Yıllardır sürdürülen kutuplaştırma politikaları, ekomik ve sosyal yapımızı kökünden değiştirerek hayatımızı yüksek “TANSİYON” bir ortamda yaşamamıza neden oluyor. Bir tarafta “Saray”a yakın duranlar, diğer tarafta her alanda yaşam kavgası veren geniş bir “Halk” var.
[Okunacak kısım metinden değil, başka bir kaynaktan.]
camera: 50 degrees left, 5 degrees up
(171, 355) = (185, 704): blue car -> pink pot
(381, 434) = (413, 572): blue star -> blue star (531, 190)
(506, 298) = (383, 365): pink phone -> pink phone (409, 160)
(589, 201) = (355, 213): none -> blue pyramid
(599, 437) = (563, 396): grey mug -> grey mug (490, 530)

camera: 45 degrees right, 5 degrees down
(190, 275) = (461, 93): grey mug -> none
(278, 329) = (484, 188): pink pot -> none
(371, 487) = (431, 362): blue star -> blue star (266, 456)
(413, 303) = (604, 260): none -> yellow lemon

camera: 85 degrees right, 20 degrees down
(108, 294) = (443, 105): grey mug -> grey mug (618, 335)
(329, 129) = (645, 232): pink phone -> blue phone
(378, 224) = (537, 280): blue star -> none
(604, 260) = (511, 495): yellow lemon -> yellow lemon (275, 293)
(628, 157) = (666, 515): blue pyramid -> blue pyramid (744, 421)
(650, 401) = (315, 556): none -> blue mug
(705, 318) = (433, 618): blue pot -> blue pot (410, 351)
Ekmeğin 5 liraya satıldığı, emekli maaşı ile birlikte 83 bin lira alan milletvekilinin “geçinmek” için danışmanından borç aldığı, Anayasa Mahkemesi kararlarının mahkemelerce uygulanmadığı, hayati bazı ilaçların bulunamadığı, ne kadar maaş aldıkları bilinmeyen kişilerin asgari ücreti belirlemeleri, kısacası halkın yaşamını ilgilendiren hiç bir konuda olumlu bir adım atılmaması halka “Bıçak kemiğe dayandı” dedirtiyor.
         
Maliye Bakanlığı'nın sorunlara çözüm getirmeyen “Bitkisel” para politikalarının yanı sıra yaşantımıza ortak olan adına ilticacı, mülteci denilenler de bir başka sorun.
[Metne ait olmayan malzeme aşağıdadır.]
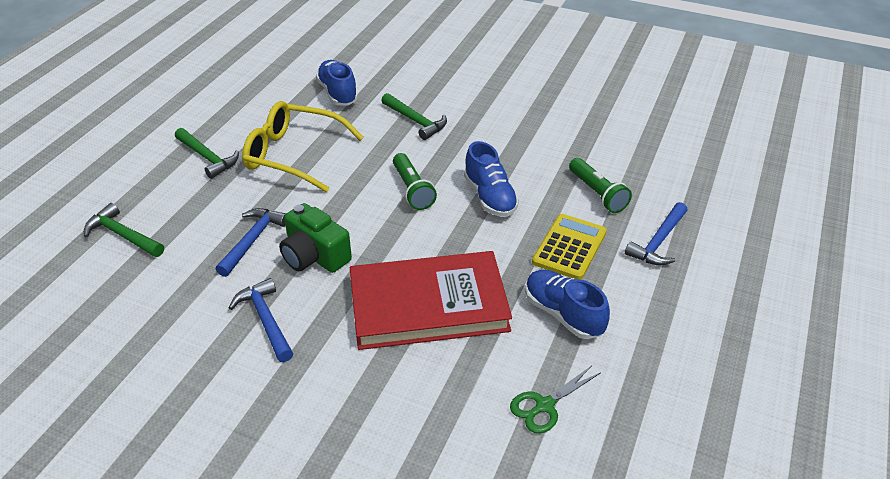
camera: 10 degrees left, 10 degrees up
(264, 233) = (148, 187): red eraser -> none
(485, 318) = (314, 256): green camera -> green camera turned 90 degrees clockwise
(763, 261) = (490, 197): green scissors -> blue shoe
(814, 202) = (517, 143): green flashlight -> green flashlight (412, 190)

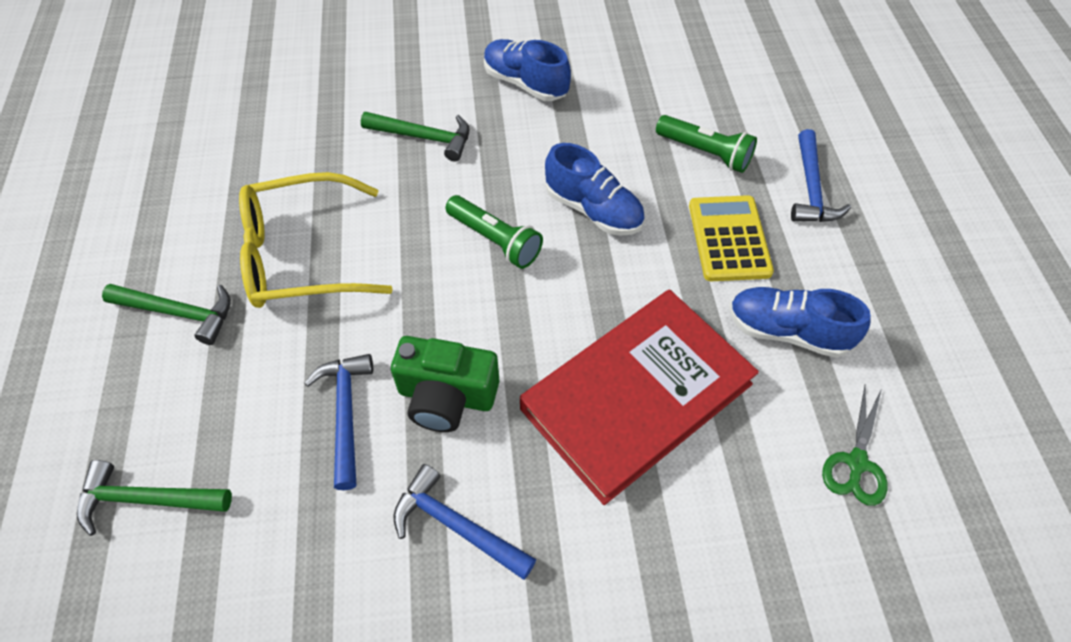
camera: 30 degrees left, 15 degrees up
(338, 93) = (290, 135): blue shoe -> blue shoe (525, 83)

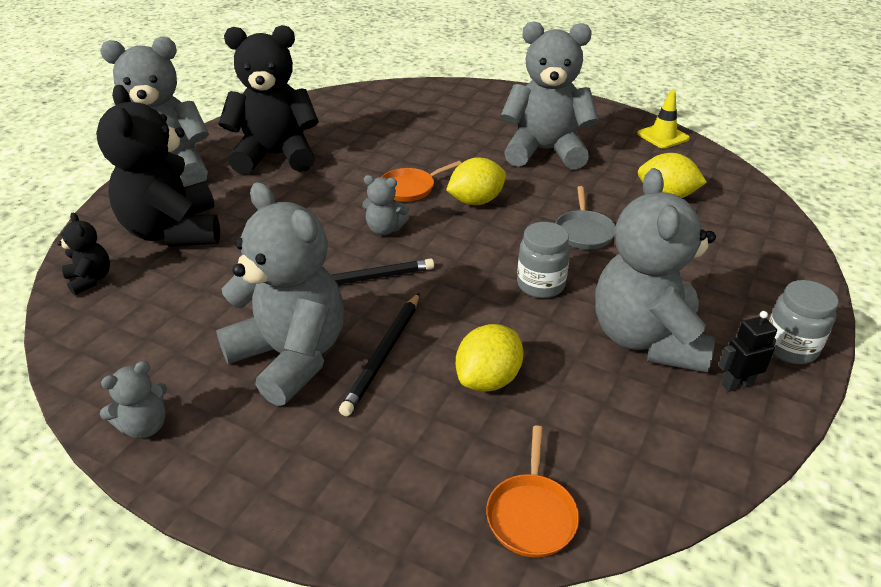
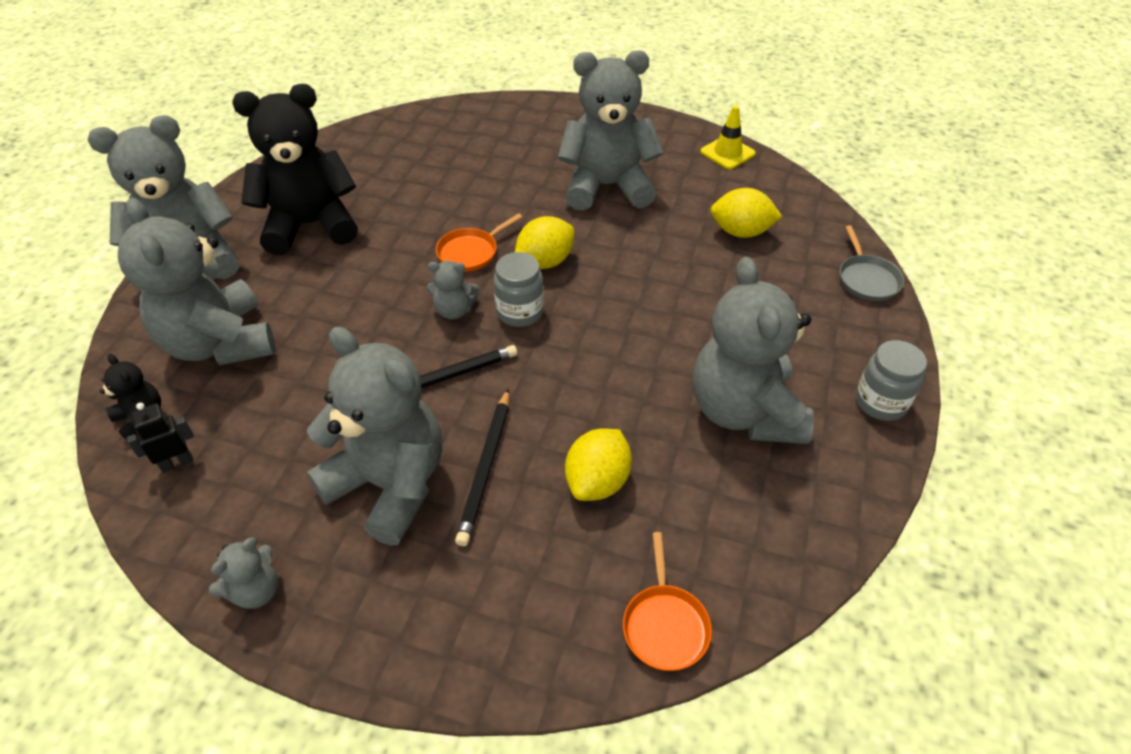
camera: 10 degrees left, 10 degrees up
(174, 232) = (220, 343): black teddy bear -> grey teddy bear
(540, 285) = (630, 360): grey jar -> grey jar (520, 312)
(584, 232) = (664, 288): grey pan -> grey pan (867, 279)
(737, 384) = (836, 451): black robot -> black robot (177, 463)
Halkın deyimiyle “Ekmek herkese yetecekti aslında. Tarlaya karga, ambara fare, fırına hırsız, ülkeye harami dadanmasaydı. Geldikleri gibi gitmediler. Kimi itini bıraktı, kimi bitini, kimi de p…. Buna dağ dayanmaz. Bu sorun mutlaka çözümlenmeli.
       
Hayatımızı can güvenliğinin olmadığını gösteren gazetelerin 3'üncü sayfa haberlerine çeviren bu kutuplaşma ortadan kaldırılmalı. Bunun için ilk adım iktidardan gelmeli. Bir ziyaret, iki görüşme, söylem yumuşaklığı, istenilen ulusal birlik, beraberliği getirir.
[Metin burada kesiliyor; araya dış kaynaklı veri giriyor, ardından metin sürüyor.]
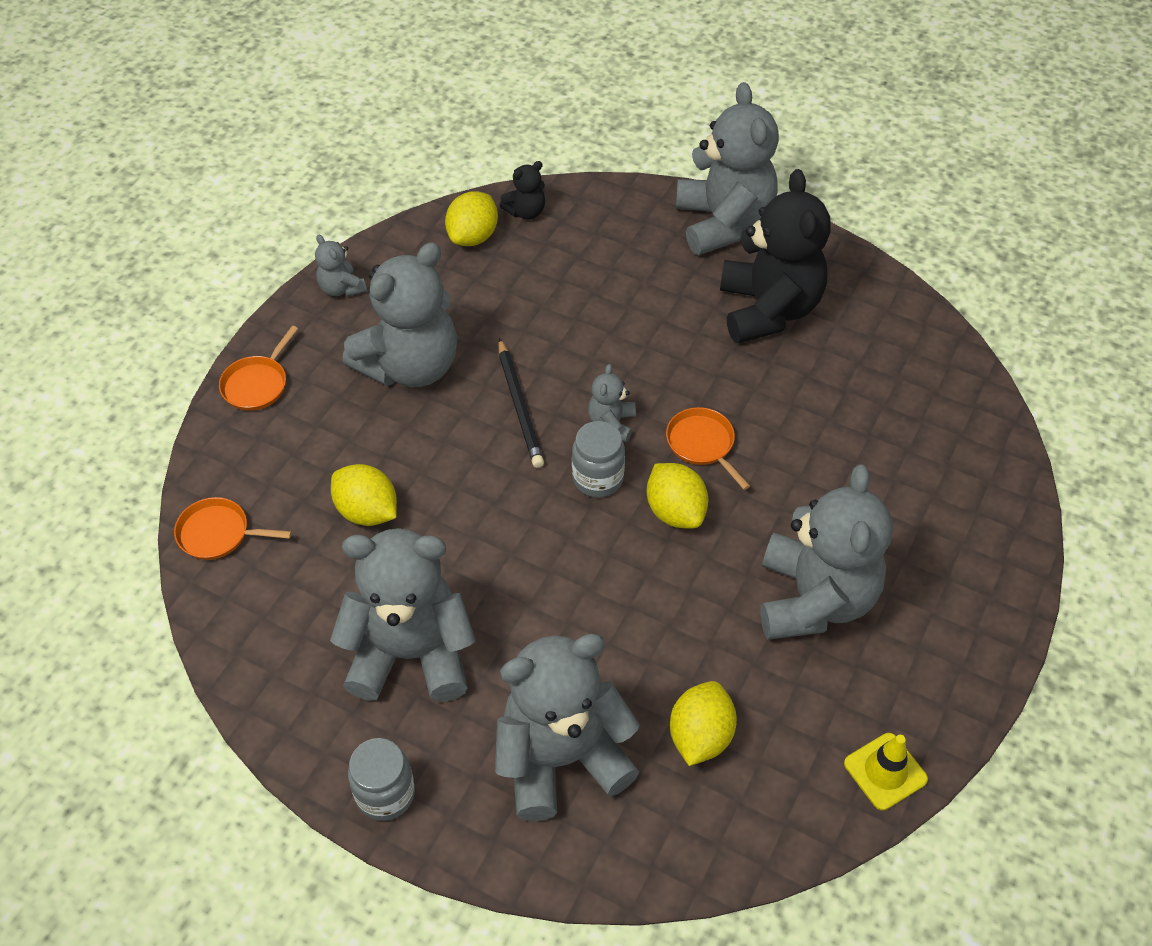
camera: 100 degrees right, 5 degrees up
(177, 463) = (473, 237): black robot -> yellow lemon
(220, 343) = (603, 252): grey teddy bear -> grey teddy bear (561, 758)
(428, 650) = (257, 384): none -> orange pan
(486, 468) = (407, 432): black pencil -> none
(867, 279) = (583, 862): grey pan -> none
Seçimlere gidilirken bu yüksek tansiyon mutlaka düşürülmeli, olası çatışma zemini ortadan kaldırılmalıdır. Yeniden şekillenen dünya düzeninde ülkenin bekası için bu gereklidir. Ülkeyi yöneten ve yönetmeye talip olanlar şapkalarını önlerine koyup vizyon ve politikalarını bir kez daha değerlenmelidirler.